Decisão acolhe argumentos da AGU e afirma que concessão depende de requisitos legais e regulamentação específica

A Justiça Federal de Pernambuco negou o reconhecimento do direito automático ao porte de arma de fogo particular para guardas municipais em atividade, mesmo fora de serviço, em ação civil coletiva movida pela Associação dos Guardas Civis Municipais de Pernambuco (AGCMPE) contra a União e o Estado.
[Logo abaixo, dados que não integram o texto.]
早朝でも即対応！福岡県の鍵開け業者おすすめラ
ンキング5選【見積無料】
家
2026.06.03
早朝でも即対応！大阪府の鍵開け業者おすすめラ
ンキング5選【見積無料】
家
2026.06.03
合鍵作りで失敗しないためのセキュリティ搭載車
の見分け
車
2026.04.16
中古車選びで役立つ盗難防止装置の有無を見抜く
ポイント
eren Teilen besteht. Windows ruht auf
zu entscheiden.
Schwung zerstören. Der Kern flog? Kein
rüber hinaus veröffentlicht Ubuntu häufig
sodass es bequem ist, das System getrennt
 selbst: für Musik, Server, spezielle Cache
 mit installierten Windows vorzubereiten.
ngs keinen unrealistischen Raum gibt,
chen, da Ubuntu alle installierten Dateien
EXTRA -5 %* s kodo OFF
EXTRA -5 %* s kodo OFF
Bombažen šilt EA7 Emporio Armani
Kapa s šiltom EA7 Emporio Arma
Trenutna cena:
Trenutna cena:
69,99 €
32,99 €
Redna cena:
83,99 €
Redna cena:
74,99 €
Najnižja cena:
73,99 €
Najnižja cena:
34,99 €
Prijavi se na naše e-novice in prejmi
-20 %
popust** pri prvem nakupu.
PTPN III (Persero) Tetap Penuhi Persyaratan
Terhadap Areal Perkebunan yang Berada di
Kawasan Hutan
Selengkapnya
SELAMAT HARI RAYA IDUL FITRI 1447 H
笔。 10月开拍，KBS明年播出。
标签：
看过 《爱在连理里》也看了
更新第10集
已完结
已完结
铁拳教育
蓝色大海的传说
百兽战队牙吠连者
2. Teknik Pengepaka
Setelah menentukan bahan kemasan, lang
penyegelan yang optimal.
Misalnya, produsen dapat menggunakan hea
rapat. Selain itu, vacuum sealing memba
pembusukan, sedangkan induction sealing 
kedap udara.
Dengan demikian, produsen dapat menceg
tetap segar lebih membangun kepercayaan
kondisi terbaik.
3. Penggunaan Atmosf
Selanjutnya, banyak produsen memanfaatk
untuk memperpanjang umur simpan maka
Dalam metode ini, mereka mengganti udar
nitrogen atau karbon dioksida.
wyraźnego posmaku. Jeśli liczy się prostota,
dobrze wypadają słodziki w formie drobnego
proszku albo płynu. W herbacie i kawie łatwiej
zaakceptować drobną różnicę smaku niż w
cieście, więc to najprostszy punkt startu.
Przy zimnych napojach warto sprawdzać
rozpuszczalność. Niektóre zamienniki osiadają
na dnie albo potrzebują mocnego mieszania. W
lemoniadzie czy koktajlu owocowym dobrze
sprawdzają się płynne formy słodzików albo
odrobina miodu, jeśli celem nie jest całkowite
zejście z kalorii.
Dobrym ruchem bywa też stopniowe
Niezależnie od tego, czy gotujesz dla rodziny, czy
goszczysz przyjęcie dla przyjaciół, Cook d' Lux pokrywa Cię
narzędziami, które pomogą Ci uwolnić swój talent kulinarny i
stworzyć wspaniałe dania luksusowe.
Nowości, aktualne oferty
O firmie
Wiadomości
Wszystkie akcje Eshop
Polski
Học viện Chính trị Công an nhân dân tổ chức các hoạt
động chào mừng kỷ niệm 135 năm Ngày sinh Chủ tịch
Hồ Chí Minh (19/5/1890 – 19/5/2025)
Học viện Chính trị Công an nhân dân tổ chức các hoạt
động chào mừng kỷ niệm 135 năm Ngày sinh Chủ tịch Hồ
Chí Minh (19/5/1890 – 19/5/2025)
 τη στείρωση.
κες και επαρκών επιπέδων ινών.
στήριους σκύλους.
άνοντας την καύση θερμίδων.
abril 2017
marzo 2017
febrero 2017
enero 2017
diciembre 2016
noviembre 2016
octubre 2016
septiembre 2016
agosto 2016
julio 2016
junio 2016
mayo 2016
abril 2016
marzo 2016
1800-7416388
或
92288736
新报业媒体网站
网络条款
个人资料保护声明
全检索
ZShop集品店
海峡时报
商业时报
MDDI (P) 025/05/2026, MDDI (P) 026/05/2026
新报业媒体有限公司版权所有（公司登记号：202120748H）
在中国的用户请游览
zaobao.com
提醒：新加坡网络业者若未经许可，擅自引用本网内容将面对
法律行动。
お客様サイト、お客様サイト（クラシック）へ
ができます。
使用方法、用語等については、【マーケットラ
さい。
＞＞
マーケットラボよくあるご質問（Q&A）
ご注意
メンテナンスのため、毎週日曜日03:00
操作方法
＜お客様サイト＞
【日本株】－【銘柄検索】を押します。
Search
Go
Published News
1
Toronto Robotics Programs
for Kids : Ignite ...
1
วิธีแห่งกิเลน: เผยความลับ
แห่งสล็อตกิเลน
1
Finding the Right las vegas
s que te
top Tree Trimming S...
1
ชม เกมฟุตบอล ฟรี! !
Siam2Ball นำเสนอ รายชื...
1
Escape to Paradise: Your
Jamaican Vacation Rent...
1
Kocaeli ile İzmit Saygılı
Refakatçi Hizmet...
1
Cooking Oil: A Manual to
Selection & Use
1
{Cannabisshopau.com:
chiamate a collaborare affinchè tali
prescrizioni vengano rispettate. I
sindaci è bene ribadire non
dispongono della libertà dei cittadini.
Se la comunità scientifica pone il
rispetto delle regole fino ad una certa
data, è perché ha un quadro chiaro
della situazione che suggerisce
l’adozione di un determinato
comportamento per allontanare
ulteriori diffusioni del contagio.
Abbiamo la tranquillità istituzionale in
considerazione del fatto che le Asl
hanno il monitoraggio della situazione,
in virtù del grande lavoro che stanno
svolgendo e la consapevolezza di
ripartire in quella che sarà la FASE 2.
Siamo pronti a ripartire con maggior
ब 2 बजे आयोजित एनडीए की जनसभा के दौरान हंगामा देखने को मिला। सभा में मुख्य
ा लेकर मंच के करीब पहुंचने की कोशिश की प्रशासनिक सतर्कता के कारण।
A decisão acolheu os argumentos da Advocacia-Geral da União (AGU), que defendeu a inexistência de previsão legal para a concessão irrestrita do porte à categoria.

Na ação, a entidade pedia a anulação de atos administrativos federais e estaduais que restringem o porte particular de armas pelos guardas municipais, alegando que o direito seria automático com base no Estatuto do Desarmamento (Lei nº 10.826/2003). A contestação foi apresentada pela Procuradoria Regional da União da 5ª Região (PRU5), sediada no Recife, que argumentou que a autorização para o porte depende do cumprimento de requisitos legais, como capacitação técnica, qualificação profissional, mecanismos de controle interno e, ainda, da celebração de convênio entre o município e a Polícia Federal para concessão do porte funcional.

O Estado de Pernambuco também se manifestou pela improcedência do pedido, posição acompanhada pelo Ministério Público Federal. Ao julgar a ação improcedente, a 21ª Vara Federal de Pernambuco destacou que não há dispositivo legal ou regulamentar que autorize o porte automático de arma aos guardas municipais, ressaltando que o Estatuto Geral das Guardas Municipais (Lei nº 13.022/2014) prevê o porte conforme regulamentação específica e que o Decreto nº 11.615/2023 estabelece exigências que não podem ser afastadas, sob pena de contrariar a política nacional de controle de armas.